Dans les mythes fondateurs de nos sociétés, la cuisson des aliments différencie la nature de la culture, nous enseigne Lévi-Strauss. » Pour expliquer la révolution du feu, Ramiro March, chercheur au laboratoire Creaah1 à l’Université de Rennes 1, cite le grand anthropologue. Le brasier est au cœur de notre civilisation : il organise nos foyers, nous socialise et permet de conquérir des milieux hostiles. Les premières traces de contrôle du feu en Europe remontent à plus de 400 000 ans. « Mais nous ne savons pas encore expliquer comment les hommes sont passés de l’utilisation d’un feu naturel à sa domestication. »
Un foyer de 465 000 ans
Pour répondre à cette question, l’archéologue rennais fouille des sites, ici et ailleurs dans le monde. Il analyse certaines des plus anciennes traces de foyers, comme à Menez Dregan2 dans le Finistère. « Nous avons retrouvé des structures de combustion vieilles de 465 000 ans3. Sur une surface brûlée d’environ 60 cm de diamètre, une couche noircie de charbons et de cendres se superpose à des sédiments oxydés4 par la chaleur. Comme après un barbecue en plein air. » Des foyers à cuvette sont plus récents :
« Les hommes ont creusé la terre pour faciliter l’allumage et la conservation du feu. » En Israël, un site de 800 000 ans5 remet en question la date de la maîtrise du feu. « Un ensemble de silex taillés et placés de façon circulaire a été retrouvé brûlé. » Ils ont servi à allumer un foyer…

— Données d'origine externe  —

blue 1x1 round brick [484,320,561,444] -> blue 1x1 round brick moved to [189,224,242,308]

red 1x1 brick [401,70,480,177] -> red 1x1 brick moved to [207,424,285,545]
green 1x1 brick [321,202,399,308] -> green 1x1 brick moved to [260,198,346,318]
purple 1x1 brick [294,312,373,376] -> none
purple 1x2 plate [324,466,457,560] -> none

Reproduire la cuisson d'aliments
Mais « lire dans les traces du feu » est compliqué. Les roches s’altèrent, ainsi que les sédiments et les os. Les indices sont transformés par l’érosion, déplacés par des animaux ou des inondations… Ramiro March réalise des expériences : « Nous reproduisons la combustion de végétaux ou la cuisson d’aliments avec des essences de bois différentes, sur des sols variés6. » Au total, plus de 350 expériences ont déjà été réalisées dans le monde, auxquelles Ramiro March et ses collègues rennais contribuent. L’archéologue compare les combustions expérimentales aux observations des fouilles.

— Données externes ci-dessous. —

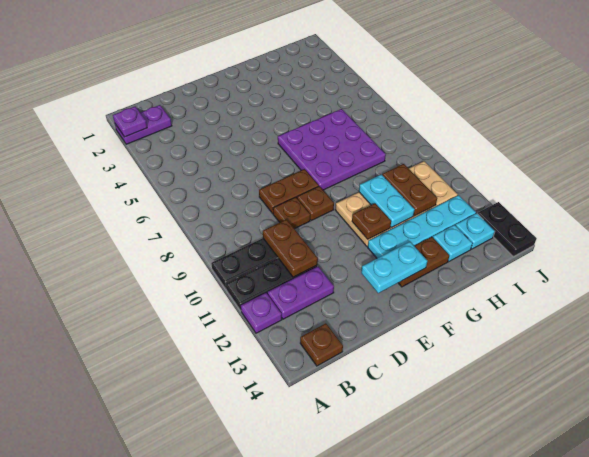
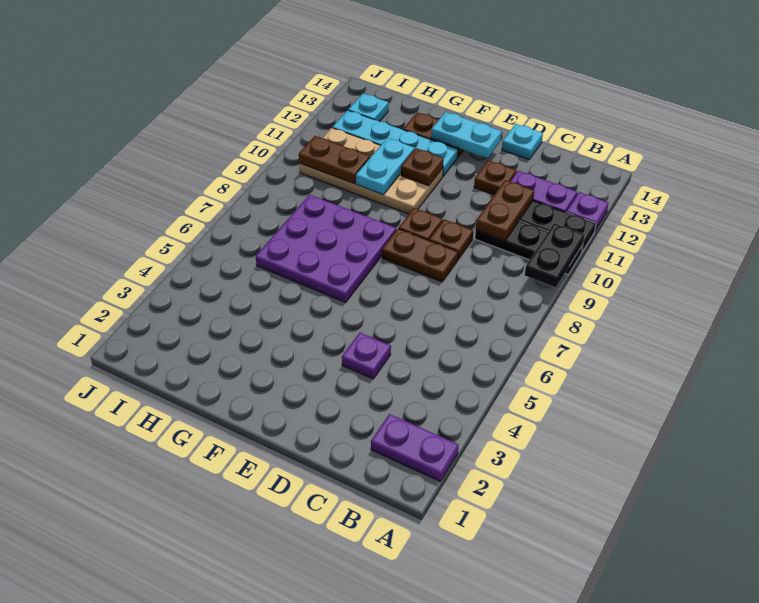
purple 1x1 plate [113,106,147,137] -> purple 1x1 plate moved to [342,333,391,379]
brown 1x1 plate [300,323,343,366] -> brown 1x1 plate moved to [474,160,516,195]
brown 1x2 plate [382,164,437,216] -> brown 1x2 plate turned to [299,136,370,184]
cyan 1x1 plate [433,225,472,261] -> cyan 1x1 plate moved to [502,124,543,160]
black 1x2 plate [478,202,537,257] -> black 1x2 plate moved to [525,223,585,287]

Pour interpréter les indices, Ramiro March a plus d’une corde à son arc. Pour identifier des résidus d’origine végétale ou animale, il utilise des méthodes physico-chimiques, comme la chimie organique. Comment connaître l’état d’altération d’une roche ? Grâce à la diffraction de rayons X et la spectroscopie de Mössbauer7. « Nous pouvons en déduire si la roche a été utilisée pour le chauffage ou la cuisson indirecte des aliments. » Le Creaah va se doter d’un outil appelé spectromètre de masse8. Le laboratoire rennais sera le premier en France à posséder ce dispositif, pour analyser les molécules organiques conservées dans des foyers, des céramiques, des roches et des sédiments. Autrement dit pour découvrir, sous les cendres, les braises qui racontent nos premiers feux.
1. Le Centre de recherche en archéologie, archéosciences et histoire est une composante de l’Osur.

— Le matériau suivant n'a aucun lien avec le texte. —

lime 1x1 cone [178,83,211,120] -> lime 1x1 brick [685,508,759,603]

2. Citons aussi les sites de Beeches Pit (Angleterre), Schöningen (Allemagne) et Vérteszöllös (Hongrie).
3. Datation par résonance paramagnétique électronique (RPE).
4. Le fer dans les sédiments s’oxyde à une température d’environ 650 °C.
5. Gesher Benot ya’aqov.
6. Sols argileux ou limoneux, dans des zones humides, froides ou arides.
7. Elle permet notamment l’étude des atomes de fer dans les sédiments.
8. Appelé GC-C-IRMS, il est couplé à un chromatographe gazeux.